SQLite was configured with the following settings:
PRAGMA journal_mode = WAL; PRAGMA synchronous = NORMAL; PRAGMA trusted_schema = OFF; PRAGMA busy_timeout = 5000; PRAGMA page_size = 8192; PRAGMA temp_store = MEMORY; PRAGMA foreign_keys = ON; PRAGMA journal_size_limit = 67108864; PRAGMA auto_vacuum = INCREMENTAL;
Results
Strategy | Insert Throughput (Kelem/s) | Database Size (MB) | Avg Age Query Time (ms) | Random Select Time (µs) | Join Paginated Time (µs) | Select Orders Time (µs) | Mixed CRUD Throughput (Kelem/s) | Mixed CRUD Time (ms) |
---|---|---|---|---|---|---|---|---|
Integer | 4640.0 | 55.47 | 3.6818 | 1.6541 | 147.71 | 4.4939 | 17.123 | 5.8401 |
IntegerWithUuid4ColNoIndex | 3696.0 | 58.75 | 4.4946 | 1.7171 | 157.17 | 4.3855 | 18.163 | 5.5056 |
Snowflake | 3252.7 | 63.04 | 4.1183 | 1.6940 | 158.82 | 4.4169 | 16.951 | 5.8993 |
IntegerWithUuid4Col | 510.91 | 63.79 | 4.6581 | 1.7223 | 167.13 | 4.3678 | 15.953 | 6.2686 |
SnowflakeWithUuid4Col | 418.10 | 72.43 | 5.2922 | 1.7853 | 179.81 | 4.5050 | 16.285 | 6.1407 |
Uuid4 | 500.03 | 80.10 | 4.2762 | 2.6851 | 217.89 | 4.5930 | 13.272 | 7.5346 |
Uuid4WithoutRowid | 428.77 | 75.10 | 4.3679 | 1.8997 | 181.56 | 4.7315 | 15.124 | 6.6119 |
Uuid7 | 510.70 | 80.15 | 4.2995 | 2.6551 | 212.82 | 4.6973 | 12.954 | 7.7194 |
Uuid7WithoutRowid | 429.42 | 75.05 | 4.5979 | 1.9021 | 178.80 | 4.5704 | 15.072 | 6.6348 |
Uuid7WithUuid4Col | 206.57 | 88.63 | 5.3424 | 2.7702 | 214.42 | 4.6885 | 13.769 | 7.2626 |
Uuid7WithUuid4ColWithoutRowid | 150.87 | 86.56 | 5.5200 | 1.9777 | 207.81 | 4.8204 | 14.791 | 6.7607 |
Uuid7WithUuid4ToUuid7Mapping | 98.808 | 91.19 | 4.3770 | 1.9445 | 180.77 | 4.6546 | 16.085 | 6.2169 |
Note: The “Mixed CRUD” benchmark results are a bit noisy. I wasn’t fully able to get consistent results, which may explain why IntegerWithUuid4ColNoIndex is faster than Integer.
Conclusion
- Integer is the fastest, no comparison.
- Dual column strategies with integer as the primary key takes up less space, and faster than pure UUID column strategies.

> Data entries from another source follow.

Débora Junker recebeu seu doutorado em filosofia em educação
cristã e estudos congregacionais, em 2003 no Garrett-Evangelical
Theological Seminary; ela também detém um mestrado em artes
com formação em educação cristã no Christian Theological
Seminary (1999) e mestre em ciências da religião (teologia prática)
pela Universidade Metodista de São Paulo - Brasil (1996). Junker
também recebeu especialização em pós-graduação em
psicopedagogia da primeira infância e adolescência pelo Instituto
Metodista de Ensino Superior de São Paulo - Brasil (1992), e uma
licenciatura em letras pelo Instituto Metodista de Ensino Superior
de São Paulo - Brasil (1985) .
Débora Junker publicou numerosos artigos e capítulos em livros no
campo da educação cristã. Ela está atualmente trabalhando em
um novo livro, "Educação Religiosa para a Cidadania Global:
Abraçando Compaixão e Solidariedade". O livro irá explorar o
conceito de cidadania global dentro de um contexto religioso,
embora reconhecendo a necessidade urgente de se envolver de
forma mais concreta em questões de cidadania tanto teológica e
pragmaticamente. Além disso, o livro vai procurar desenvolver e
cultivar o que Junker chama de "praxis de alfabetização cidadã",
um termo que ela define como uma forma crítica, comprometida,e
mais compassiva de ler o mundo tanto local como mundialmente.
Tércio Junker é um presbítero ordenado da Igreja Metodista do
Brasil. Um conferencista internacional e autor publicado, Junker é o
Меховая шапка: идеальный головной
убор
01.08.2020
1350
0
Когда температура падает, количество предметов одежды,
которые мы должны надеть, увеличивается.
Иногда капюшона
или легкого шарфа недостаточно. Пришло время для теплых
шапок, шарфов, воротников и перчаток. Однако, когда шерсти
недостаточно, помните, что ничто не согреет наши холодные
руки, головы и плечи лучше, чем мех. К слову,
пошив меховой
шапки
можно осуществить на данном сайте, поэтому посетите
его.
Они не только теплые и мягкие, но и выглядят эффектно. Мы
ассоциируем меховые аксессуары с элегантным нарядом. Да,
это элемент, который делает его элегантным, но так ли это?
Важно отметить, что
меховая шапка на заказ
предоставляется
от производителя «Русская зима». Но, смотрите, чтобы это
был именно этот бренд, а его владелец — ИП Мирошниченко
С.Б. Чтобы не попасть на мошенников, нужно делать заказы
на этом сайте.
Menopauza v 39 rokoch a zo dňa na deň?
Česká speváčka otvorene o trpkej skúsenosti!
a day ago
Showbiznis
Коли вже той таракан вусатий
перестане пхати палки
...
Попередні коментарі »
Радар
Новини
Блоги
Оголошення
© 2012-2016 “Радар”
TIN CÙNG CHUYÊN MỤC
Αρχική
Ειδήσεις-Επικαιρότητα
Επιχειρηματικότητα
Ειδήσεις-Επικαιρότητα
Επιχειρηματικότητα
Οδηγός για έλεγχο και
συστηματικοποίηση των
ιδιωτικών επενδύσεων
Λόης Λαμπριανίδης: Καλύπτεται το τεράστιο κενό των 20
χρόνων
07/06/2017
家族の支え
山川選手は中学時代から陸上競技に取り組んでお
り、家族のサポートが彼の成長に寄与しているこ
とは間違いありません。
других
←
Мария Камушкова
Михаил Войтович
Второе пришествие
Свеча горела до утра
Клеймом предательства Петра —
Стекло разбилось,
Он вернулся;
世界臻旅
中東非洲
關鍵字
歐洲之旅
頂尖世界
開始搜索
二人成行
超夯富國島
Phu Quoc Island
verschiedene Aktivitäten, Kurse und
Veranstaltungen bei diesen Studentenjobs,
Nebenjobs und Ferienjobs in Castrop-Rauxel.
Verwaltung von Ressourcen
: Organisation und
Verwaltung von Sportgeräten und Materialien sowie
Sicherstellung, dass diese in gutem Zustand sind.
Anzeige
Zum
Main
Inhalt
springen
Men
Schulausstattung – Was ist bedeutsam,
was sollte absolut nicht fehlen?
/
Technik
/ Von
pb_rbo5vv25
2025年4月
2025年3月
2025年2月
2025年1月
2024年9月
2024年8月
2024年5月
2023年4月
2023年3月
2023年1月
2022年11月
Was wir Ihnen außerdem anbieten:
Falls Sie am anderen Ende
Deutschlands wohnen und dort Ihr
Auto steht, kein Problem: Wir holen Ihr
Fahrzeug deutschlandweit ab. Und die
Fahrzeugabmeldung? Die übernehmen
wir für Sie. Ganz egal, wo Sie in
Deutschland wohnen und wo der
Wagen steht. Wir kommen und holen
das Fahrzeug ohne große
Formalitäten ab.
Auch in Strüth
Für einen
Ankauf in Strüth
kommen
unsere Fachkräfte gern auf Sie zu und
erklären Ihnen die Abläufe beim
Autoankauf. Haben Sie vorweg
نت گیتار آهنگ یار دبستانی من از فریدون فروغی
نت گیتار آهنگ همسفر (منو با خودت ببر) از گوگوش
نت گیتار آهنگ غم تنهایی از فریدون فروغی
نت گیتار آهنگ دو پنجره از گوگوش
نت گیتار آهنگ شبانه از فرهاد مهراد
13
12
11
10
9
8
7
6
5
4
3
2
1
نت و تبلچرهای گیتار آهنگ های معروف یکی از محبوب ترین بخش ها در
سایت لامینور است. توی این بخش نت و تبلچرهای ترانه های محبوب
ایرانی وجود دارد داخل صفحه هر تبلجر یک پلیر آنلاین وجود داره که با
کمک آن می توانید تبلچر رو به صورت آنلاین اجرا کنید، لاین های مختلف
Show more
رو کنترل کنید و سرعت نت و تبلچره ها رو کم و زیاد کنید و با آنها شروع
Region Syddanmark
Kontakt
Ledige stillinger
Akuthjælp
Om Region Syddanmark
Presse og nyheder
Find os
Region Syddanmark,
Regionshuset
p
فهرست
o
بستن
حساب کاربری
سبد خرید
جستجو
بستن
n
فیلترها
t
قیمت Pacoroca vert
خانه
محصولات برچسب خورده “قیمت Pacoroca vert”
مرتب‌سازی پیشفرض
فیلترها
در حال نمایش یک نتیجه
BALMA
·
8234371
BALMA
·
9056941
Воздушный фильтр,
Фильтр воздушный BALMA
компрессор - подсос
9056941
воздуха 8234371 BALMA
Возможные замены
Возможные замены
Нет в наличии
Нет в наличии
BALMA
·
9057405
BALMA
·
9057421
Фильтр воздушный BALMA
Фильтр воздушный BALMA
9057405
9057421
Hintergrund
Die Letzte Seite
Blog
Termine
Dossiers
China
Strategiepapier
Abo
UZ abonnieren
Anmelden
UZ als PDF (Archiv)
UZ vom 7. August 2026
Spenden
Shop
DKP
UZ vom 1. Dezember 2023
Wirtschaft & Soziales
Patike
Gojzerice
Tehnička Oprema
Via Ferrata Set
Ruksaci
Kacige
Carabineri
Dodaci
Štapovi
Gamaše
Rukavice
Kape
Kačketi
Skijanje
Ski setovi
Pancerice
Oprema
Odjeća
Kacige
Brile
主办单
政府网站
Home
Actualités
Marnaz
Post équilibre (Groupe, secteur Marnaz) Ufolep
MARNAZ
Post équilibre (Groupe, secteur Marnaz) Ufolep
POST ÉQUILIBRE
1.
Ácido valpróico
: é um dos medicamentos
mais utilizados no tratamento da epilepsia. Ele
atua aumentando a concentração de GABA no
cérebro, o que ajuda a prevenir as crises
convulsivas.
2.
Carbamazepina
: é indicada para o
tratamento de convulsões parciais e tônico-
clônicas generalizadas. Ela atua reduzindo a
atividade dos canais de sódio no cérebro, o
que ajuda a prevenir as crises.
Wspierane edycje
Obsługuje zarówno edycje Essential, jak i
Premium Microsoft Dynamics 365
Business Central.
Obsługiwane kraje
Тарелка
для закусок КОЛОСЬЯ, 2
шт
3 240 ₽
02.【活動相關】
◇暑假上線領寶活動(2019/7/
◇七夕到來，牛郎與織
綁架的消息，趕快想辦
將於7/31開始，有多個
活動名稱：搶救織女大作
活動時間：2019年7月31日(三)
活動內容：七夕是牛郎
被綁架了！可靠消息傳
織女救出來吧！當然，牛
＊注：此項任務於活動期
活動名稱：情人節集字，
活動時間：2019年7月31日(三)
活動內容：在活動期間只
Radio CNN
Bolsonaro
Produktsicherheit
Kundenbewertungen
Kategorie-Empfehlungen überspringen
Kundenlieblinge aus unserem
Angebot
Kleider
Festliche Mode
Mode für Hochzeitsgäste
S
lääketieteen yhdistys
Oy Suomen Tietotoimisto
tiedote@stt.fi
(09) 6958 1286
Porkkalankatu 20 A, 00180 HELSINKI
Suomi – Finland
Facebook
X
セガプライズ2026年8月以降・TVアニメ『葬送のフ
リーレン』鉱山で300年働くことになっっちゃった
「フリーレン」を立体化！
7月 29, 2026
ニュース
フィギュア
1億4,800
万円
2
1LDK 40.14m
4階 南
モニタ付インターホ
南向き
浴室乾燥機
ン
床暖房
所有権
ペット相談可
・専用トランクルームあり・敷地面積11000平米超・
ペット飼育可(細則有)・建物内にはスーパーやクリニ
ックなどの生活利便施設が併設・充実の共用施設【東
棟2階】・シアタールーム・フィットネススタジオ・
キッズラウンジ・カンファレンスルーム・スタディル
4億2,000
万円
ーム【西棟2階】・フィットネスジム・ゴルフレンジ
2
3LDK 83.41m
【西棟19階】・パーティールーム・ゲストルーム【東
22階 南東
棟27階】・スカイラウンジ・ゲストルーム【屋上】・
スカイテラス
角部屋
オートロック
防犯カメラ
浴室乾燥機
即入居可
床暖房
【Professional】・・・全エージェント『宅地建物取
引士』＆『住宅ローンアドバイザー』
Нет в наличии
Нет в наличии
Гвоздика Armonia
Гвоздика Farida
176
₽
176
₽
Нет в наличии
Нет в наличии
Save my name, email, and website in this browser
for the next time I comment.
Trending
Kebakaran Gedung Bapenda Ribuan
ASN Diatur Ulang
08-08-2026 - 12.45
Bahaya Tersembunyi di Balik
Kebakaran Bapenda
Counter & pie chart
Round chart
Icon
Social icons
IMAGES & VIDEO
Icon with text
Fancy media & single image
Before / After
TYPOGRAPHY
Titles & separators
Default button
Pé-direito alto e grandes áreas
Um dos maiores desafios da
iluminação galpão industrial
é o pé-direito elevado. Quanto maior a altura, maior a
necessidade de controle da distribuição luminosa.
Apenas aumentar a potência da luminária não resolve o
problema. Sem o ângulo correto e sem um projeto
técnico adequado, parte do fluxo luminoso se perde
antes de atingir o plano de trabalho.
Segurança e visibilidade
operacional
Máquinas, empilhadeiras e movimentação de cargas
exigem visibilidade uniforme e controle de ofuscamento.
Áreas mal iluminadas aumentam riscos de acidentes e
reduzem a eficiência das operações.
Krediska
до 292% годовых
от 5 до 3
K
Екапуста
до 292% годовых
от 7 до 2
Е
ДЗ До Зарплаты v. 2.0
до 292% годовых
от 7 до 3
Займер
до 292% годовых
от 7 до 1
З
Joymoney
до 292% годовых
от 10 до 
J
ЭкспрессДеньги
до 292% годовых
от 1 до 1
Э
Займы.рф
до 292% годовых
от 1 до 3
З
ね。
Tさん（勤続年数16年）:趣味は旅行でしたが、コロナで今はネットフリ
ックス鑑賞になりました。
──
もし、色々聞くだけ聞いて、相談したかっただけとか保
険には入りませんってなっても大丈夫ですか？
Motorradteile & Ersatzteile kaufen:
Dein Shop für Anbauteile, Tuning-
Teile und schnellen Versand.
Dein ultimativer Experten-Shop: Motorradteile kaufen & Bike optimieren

- UUID without Row IDs are slower to insert, but faster to query.
- Very little difference between UUIDv4 and UUIDv7.
- No benefit to using a mapping table.
So what should you use? It all boils down to your use case:
- If you don’t have to expose IDs to the client -> Integer.
- If you have to expose IDs, and absolutely have to squeeze out every last bit of performance -> Integer primary key with a UUID column.
- If each row is less than about 1/20th the size of a database page -> UUIDv7WithoutRowid/UUIDv4WithoutRowid.